Correction of Insurance Company's Financial Statements After the Enactment of PSAK 117
Abstract
This study reveals accounting corrections with the issuance of 117 financial accounting standard statements, compared to the differences in previous accounting standards. With the issuance of the Financial Accounting Standard Statement 117 (PSAK 117), it has become a standard or guideline for reporting insurance contracts in the form of financial statements. This standard covers all types of insurance contracts, whether issued by insurance companies or other entities involved in insurance activities. The main differences between PSAK 117 and the previous issued financial accounting standards, namely PSAK 28, are in the measurement and disclosure of debts and the disclosure of asset value. In the implementation of PSAK 117, it adopts a risk-based approach, which allows companies to reflect obligations more accurately according to the risks involved. The enactment of these accounting standards also includes actuarial assumptions and more transparent disclosure of the risks faced by insurance companies.

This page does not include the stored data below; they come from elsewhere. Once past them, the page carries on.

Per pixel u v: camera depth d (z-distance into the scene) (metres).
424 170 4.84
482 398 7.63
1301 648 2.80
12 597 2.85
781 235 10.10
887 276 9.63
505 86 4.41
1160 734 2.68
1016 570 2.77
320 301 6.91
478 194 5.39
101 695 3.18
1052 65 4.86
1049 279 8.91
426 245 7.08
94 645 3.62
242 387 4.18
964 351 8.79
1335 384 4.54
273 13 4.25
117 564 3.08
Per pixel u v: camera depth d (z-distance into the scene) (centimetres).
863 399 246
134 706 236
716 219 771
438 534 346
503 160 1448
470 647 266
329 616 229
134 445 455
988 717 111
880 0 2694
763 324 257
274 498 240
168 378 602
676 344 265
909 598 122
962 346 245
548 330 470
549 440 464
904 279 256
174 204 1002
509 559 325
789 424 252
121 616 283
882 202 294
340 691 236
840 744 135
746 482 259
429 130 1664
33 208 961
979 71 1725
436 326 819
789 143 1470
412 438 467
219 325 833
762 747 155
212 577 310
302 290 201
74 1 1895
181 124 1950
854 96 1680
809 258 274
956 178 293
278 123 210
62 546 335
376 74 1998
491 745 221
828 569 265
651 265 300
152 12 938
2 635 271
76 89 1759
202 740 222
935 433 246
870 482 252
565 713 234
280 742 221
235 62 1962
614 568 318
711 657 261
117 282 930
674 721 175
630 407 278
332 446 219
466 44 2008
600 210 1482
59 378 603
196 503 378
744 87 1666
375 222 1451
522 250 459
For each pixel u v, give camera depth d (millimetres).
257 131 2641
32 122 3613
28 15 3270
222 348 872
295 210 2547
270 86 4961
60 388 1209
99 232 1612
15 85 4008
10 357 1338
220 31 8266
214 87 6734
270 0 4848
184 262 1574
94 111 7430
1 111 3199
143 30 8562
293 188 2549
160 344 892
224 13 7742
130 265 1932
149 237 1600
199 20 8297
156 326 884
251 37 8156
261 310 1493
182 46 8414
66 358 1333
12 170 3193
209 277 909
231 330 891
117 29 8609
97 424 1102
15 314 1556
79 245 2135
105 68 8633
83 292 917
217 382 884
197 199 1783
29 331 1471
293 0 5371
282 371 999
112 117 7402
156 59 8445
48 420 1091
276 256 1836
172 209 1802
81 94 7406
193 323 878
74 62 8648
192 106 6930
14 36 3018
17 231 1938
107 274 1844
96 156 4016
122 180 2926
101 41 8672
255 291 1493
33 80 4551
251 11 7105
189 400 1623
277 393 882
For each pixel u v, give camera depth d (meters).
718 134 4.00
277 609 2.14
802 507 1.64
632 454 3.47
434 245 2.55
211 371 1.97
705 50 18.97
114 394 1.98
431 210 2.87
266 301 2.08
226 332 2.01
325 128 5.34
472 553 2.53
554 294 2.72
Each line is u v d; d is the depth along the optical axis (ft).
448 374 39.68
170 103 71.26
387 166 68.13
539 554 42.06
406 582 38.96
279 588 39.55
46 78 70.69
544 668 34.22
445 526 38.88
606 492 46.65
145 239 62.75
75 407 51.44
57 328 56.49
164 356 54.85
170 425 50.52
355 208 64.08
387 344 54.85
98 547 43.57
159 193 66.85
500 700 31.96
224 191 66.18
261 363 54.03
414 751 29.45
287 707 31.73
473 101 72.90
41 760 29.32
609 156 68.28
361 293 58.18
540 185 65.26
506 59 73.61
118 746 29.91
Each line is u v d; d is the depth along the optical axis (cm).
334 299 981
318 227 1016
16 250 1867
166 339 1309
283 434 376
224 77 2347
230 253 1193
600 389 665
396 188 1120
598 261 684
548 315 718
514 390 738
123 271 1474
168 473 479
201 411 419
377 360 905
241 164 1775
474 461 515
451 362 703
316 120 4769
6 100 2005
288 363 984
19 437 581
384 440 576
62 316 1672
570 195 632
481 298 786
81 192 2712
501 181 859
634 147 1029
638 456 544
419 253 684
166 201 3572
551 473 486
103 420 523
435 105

PSAK 74, this study is a literature study that reveals the differences between PSAK 117 and previous accounting standards, offering a more structured and comprehensive approach in recording insurance contracts compared to PSAK 74. The results of this study reveal Revenue, Costs, Premium and Reserve Value, Liabilities, and Claim Value Disclosure. The application of accounting standards such as PSAK 117 or IFRS 17 can affect the recording of revenue, expenses, and profit and loss, which can impact the company's financial performance. Therefore, insurance companies need to monitor and manage financial ratios to ensure financial health and sustainable performance.